PROBLEM TO WORK ON: Filter the listing down to the lines containing the word "recettes".
-------- GIVEN INFORMATION --------
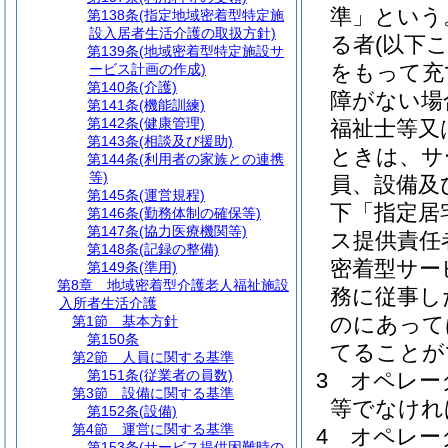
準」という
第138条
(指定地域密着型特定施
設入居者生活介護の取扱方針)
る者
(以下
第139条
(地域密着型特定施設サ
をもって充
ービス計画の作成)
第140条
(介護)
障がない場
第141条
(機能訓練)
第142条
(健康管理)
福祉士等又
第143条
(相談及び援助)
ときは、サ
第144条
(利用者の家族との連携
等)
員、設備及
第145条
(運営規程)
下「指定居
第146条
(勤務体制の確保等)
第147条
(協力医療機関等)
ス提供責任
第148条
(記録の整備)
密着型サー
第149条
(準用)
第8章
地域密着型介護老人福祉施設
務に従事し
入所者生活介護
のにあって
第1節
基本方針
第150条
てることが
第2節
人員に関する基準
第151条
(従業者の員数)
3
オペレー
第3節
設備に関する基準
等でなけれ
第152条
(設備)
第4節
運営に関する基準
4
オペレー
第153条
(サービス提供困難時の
--------
-------- GIVEN INFORMATION --------
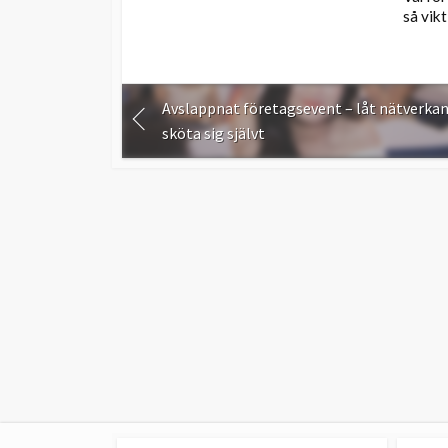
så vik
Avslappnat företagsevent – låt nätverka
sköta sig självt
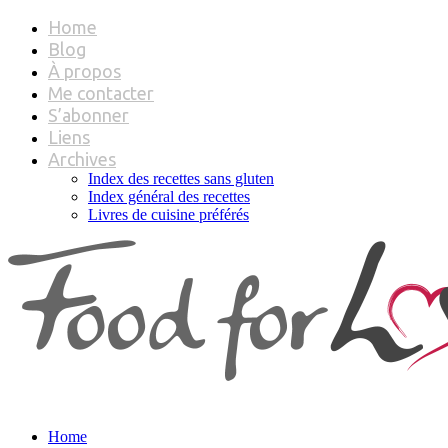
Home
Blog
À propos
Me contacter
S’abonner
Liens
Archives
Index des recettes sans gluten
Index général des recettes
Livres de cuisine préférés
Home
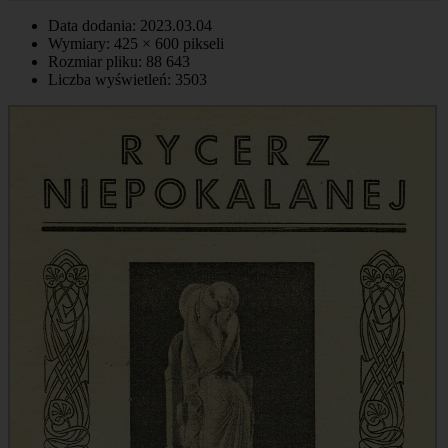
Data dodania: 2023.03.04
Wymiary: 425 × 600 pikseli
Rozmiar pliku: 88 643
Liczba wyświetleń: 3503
--------
WRITTEN RESPONSE:
Index des recettes sans gluten
Index général des recettes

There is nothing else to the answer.